That was the key question as I fled a group interview for a first-year seminar on the works of Orwell and Agee. I had entered the interview under the foolish impression that we weren't supposed to have yet read the works of Orwell and Agee. But two of the interview participants had brushed up on their English lit the previous night. They dominated the entire interview, dazzling the world-famous professor with details of the more intricate plot twists of the books.

I was stunned by their motivation, and tried to exchange glances of mutual sympathy with the other students at the interview who also had not done any background reading. Instead, I encountered furrowed brows and hands raised to speak! No fewer than five consecutive comments began, "Now I haven't read that particular book, or anything by Orwell or Agee, or any English literature at all, really, but it seems to me as if..."

I sat completely mute. To keep myself from panicking, I imagined that I wasn't in an interview with 10 Harvard students smug in their knowledge that they knew so much more than me. I pretended I was a bird, soaring well overhead, flying free and fast and far and aiming my excrement right on the tops of their heads.
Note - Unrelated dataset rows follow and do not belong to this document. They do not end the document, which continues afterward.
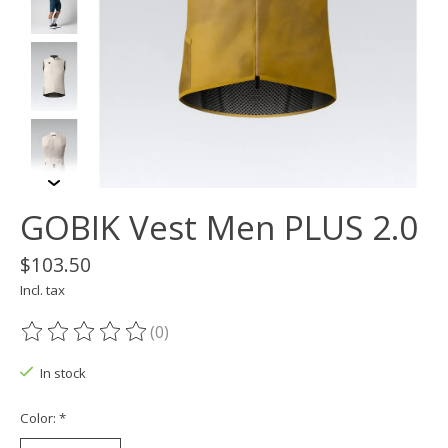
GOBIK Vest Men PLUS 2.0
$103.50
Incl. tax
(0)
The rating of this product is
0
out of 5
In stock
Color:
*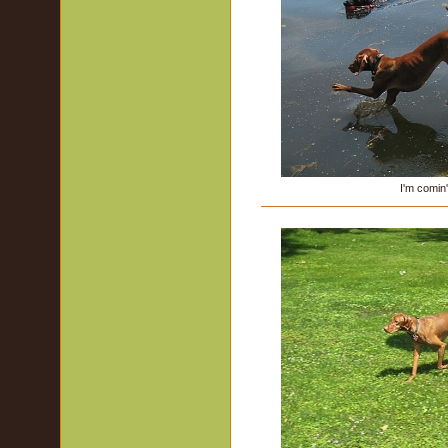
I'm comin'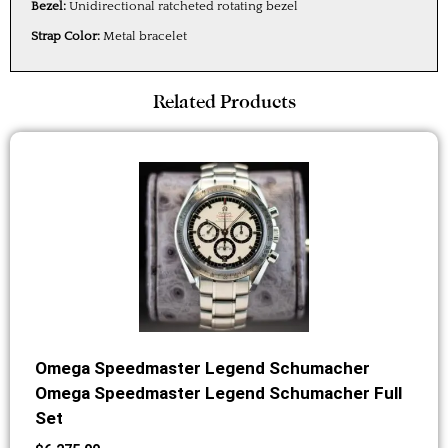
Bezel:
Unidirectional ratcheted rotating bezel
Strap Color:
Metal bracelet
Related Products
Omega Speedmaster Legend Schumacher
Omega Speedmaster Legend Schumacher Full
Set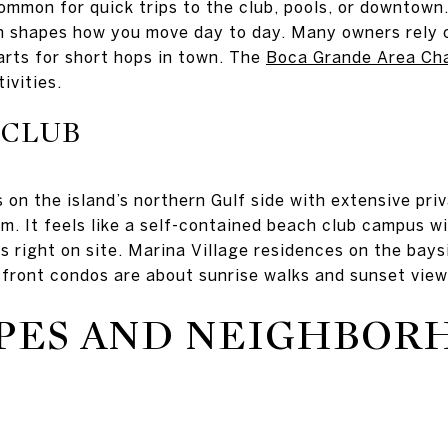
ommon for quick trips to the club, pools, or downtown
ch shapes how you move day to day. Many owners rely o
arts for short hops in town. The
Boca Grande Area Ch
ivities.
 CLUB
 on the island’s northern Gulf side with extensive pr
m. It feels like a self-contained beach club campus wit
s right on site. Marina Village residences on the bays
-front condos are about sunrise walks and sunset view
PES AND NEIGHBOR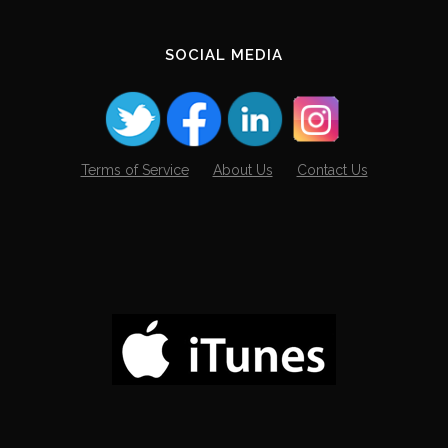
SOCIAL MEDIA
Terms of Service
About Us
Contact Us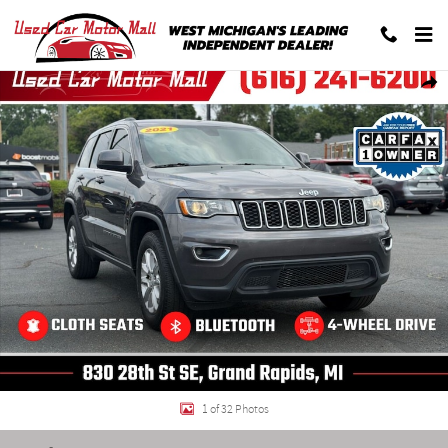
Skip to main content
Used 2021 Jeep Grand Cherokee Laredo SUV Photo 1 of 32
Shar
1 of 32 Photos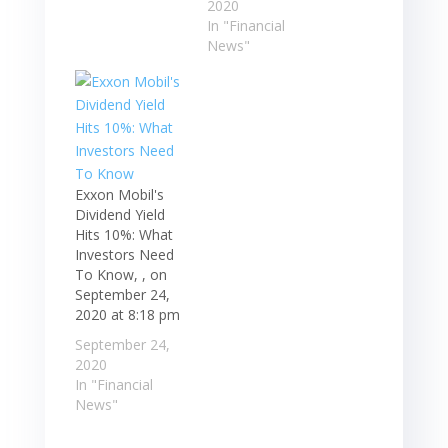
2020
In "Financial
News"
Exxon Mobil's
Dividend Yield
Hits 10%: What
Investors Need
To Know, , on
September 24,
2020 at 8:18 pm
September 24,
2020
In "Financial
News"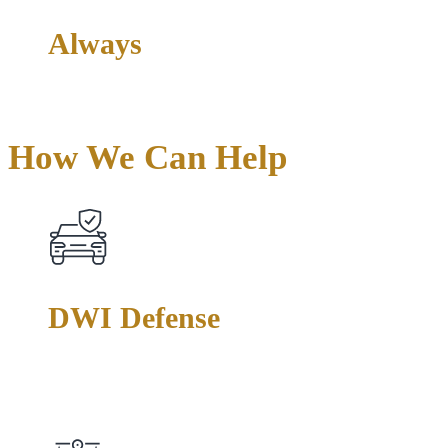
Always
Direct Attorney Access
How We Can
Help
DWI Defense
From first-time offenses to felony DWI charges, we challenge
field sobriety tests, breathalyzer accuracy, and police
procedures to protect your driving privileges and your record.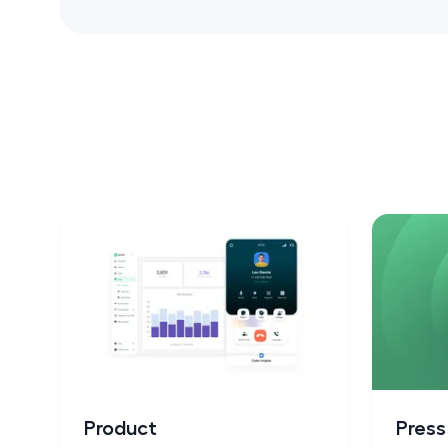
Product
Pres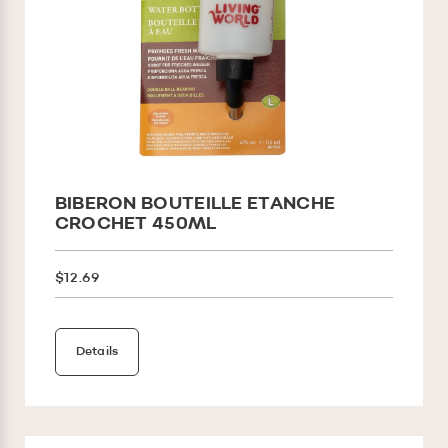
BIBERON BOUTEILLE ETANCHE
CROCHET 450ML
$12.69
Details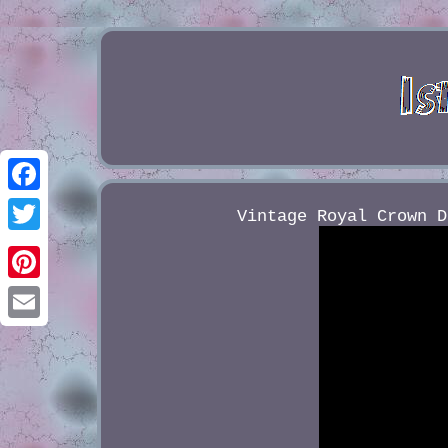
Facebook
Vintage Royal Crown D
Twitter
Pinterest
Email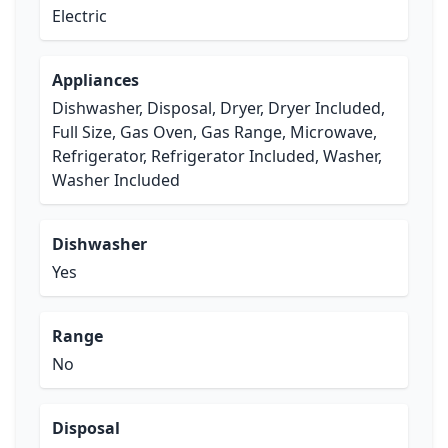
Electric
Appliances
Dishwasher, Disposal, Dryer, Dryer Included,
Full Size, Gas Oven, Gas Range, Microwave,
Refrigerator, Refrigerator Included, Washer,
Washer Included
Dishwasher
Yes
Range
No
Disposal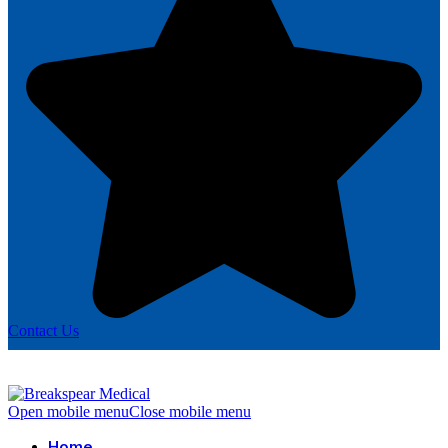
Contact Us
Open mobile menu
Close mobile menu
Home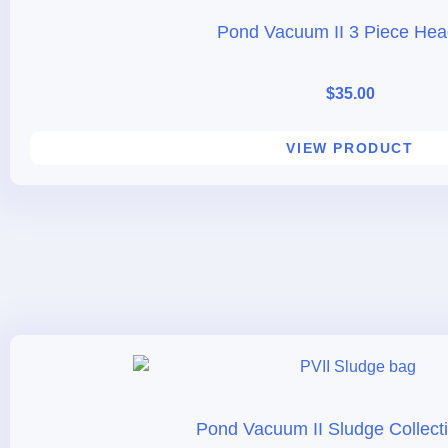
Pond Vacuum II 3 Piece Hea
$
35.00
VIEW PRODUCT
Pond Vacuum II Sludge Collect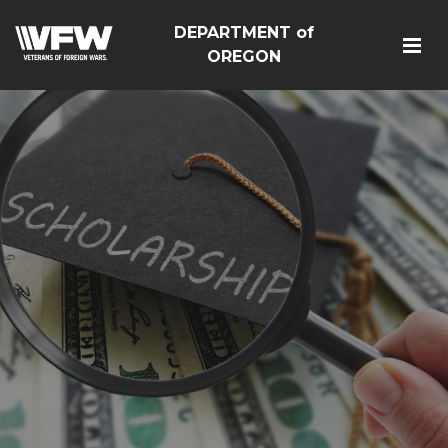
DEPARTMENT of
OREGON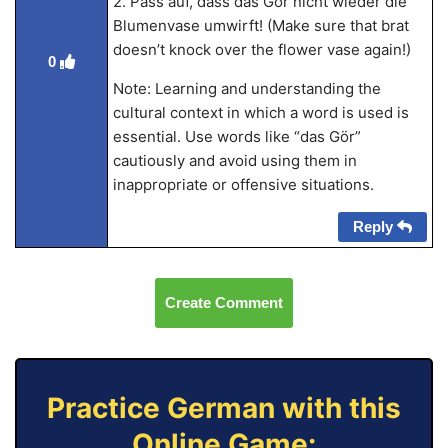
2. Pass auf, dass das Gör nicht wieder die
Blumenvase umwirft! (Make sure that brat
doesn’t knock over the flower vase again!)
0
Note: Learning and understanding the
cultural context in which a word is used is
essential. Use words like “das Gör”
cautiously and avoid using them in
inappropriate or offensive situations.
Reply
Create Comment
Practice German with this
Online Game: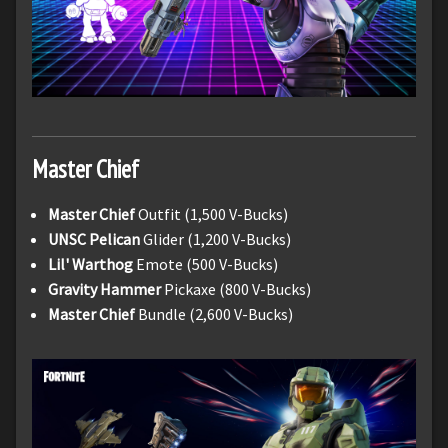
Master Chief
Master Chief
Outfit (1,500 V-Bucks)
UNSC Pelican
Glider (1,200 V-Bucks)
Lil' Warthog
Emote (500 V-Bucks)
Gravity Hammer
Pickaxe (800 V-Bucks)
Master Chief
Bundle (2,600 V-Bucks)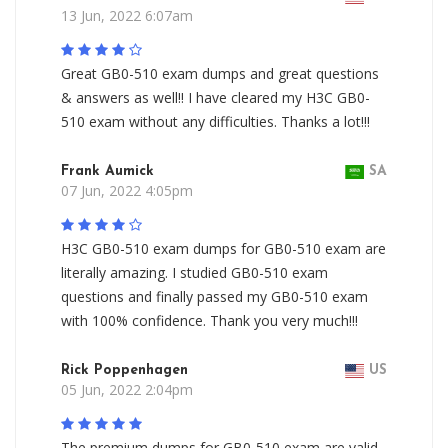
13 Jun, 2022 6:07am
Great GB0-510 exam dumps and great questions
& answers as well!! I have cleared my H3C GB0-
510 exam without any difficulties. Thanks a lot!!!
Frank Aumick
SA
07 Jun, 2022 4:05pm
H3C GB0-510 exam dumps for GB0-510 exam are
literally amazing. I studied GB0-510 exam
questions and finally passed my GB0-510 exam
with 100% confidence. Thank you very much!!!
Rick Poppenhagen
US
05 Jun, 2022 2:04pm
The premium dumps for GB0-510 exam are valid,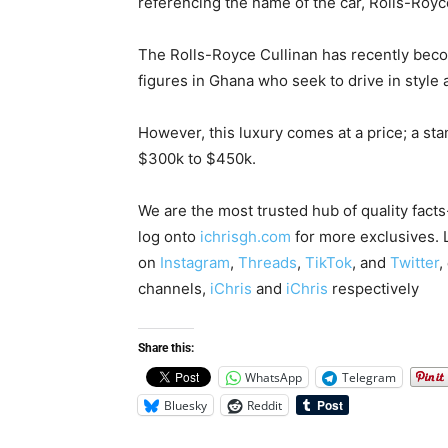
referencing the name of the car, Rolls-Royc
The Rolls-Royce Cullinan has recently becom
figures in Ghana who seek to drive in style 
However, this luxury comes at a price; a st
$300k to $450k.
We are the most trusted hub of quality fact
log onto
ichrisgh.com
for more exclusives. 
on
Instagram
,
Threads
,
TikTok
, and
Twitter
,
channels,
iChris
and
iChris
respectively
Share this:
WhatsApp
Telegram
Bluesky
Reddit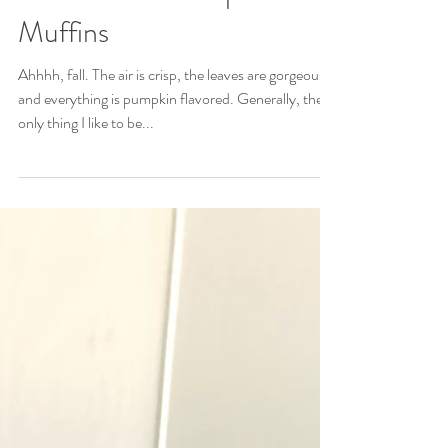
Gluten Free Pumpkin
Muffins
Ahhhh, fall. The air is crisp, the leaves are gorgeous,
and everything is pumpkin flavored. Generally, the
only thing I like to be...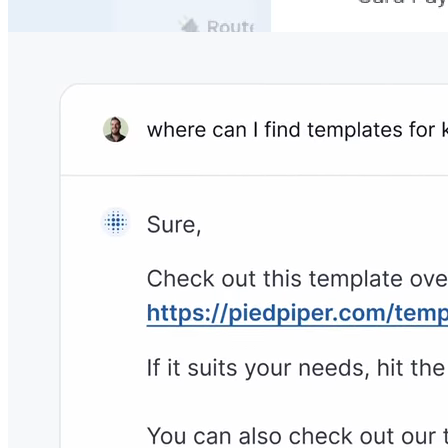
your own documentation, so you never need to worry
about unanswered questions.
No Need to Change the Tech Stack
Archbee integrates with
1800+ powerful tools
to never
interrupt your team's workflows & productivity.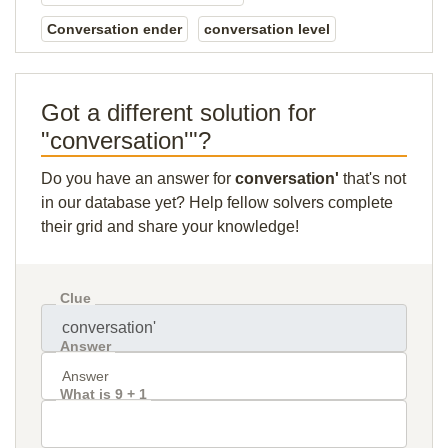
Conversation ender
conversation level
Got a different solution for
"conversation'"?
Do you have an answer for
conversation'
that's not
in our database yet? Help fellow solvers complete
their grid and share your knowledge!
Clue
Answer
What is 9 + 1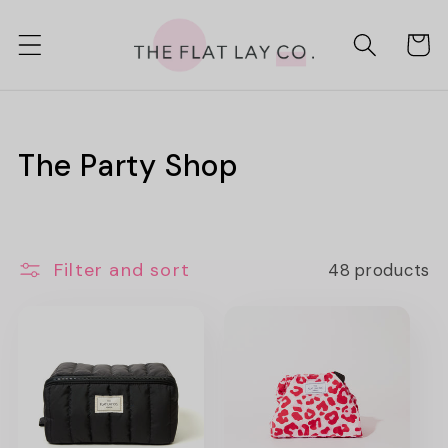
Skip to
content
Cart
C
The Party Shop
o
l
Filter and sort
48 products
l
e
c
t
i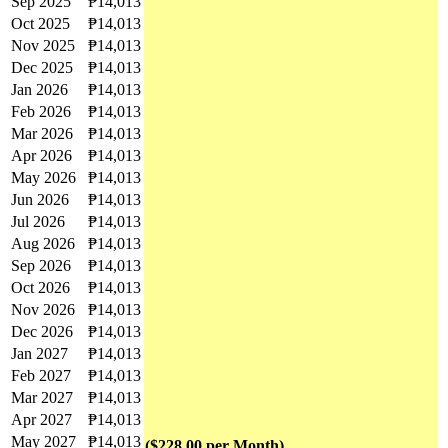
Sep 2025
₱14,013
Oct 2025
₱14,013
Nov 2025
₱14,013
Dec 2025
₱14,013
Jan 2026
₱14,013
Feb 2026
₱14,013
Mar 2026
₱14,013
Apr 2026
₱14,013
May 2026
₱14,013
Jun 2026
₱14,013
Jul 2026
₱14,013
Aug 2026
₱14,013
Sep 2026
₱14,013
Oct 2026
₱14,013
Nov 2026
₱14,013
Dec 2026
₱14,013
Jan 2027
₱14,013
Feb 2027
₱14,013
Mar 2027
₱14,013
Apr 2027
₱14,013
May 2027
₱14,013
($228.00 per Month)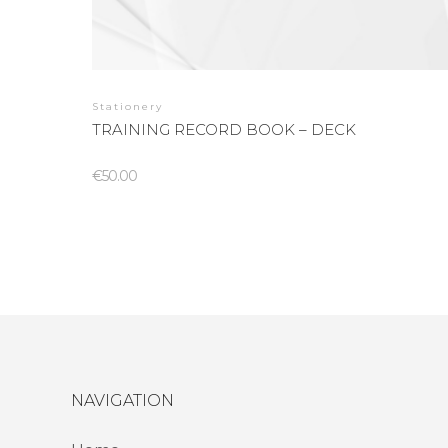
Stationery
TRAINING RECORD BOOK – DECK
€
50.00
NAVIGATION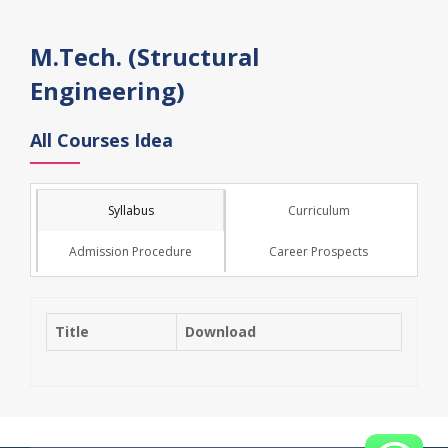
M.Tech. (Structural
Engineering)
All Courses Idea
Syllabus
Curriculum
Admission Procedure
Career Prospects
Title
Download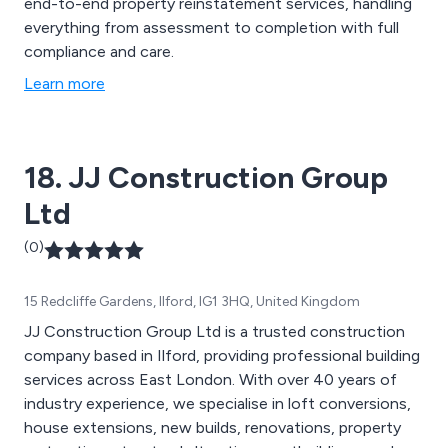
end-to-end property reinstatement services, handling
everything from assessment to completion with full
compliance and care.
Learn more
18. JJ Construction Group
Ltd
(0)
15 Redcliffe Gardens, Ilford, IG1 3HQ, United Kingdom
JJ Construction Group Ltd is a trusted construction
company based in Ilford, providing professional building
services across East London. With over 40 years of
industry experience, we specialise in loft conversions,
house extensions, new builds, renovations, property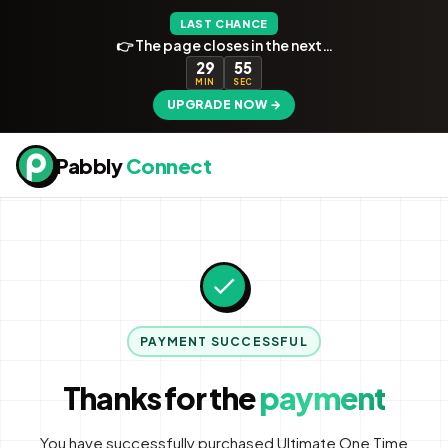
LAST CHANCE
👉 The page closes in the next…
29
54
MIN
SEC
UPGRADE NOW →
Pabbly
Connect
PAYMENT SUCCESSFUL
Thanks for the
payment
You have successfully purchased Ultimate One Time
Of course, I didn't get into the seminar. And by that time already I was convinced that my Harvard academic life would be a failure. As it turns out, I would do well, and some of the people who did get into that seminar almost failed out of school. And while I have relived my bird fantasy hundreds of times, in other classes and sections, I have at least stopeed mistaking Harvard arrogance for real intelligence.

Harvard Social Life

Not to generalize, but every single relationship that I witnessed in my first year--bar none--had the following form:

Boy and girl study. Boy and girl go out with roommates on weekends. Boy and girl complain that they have no romantic life. Boy and girl wish for that first girlfriend/boyfriend.

Boy meets girl.

Boy and girl spend a little time together. Boy and girl spend a little more time together. Boy and girl are convinced they will never be apart for the rest of their lives.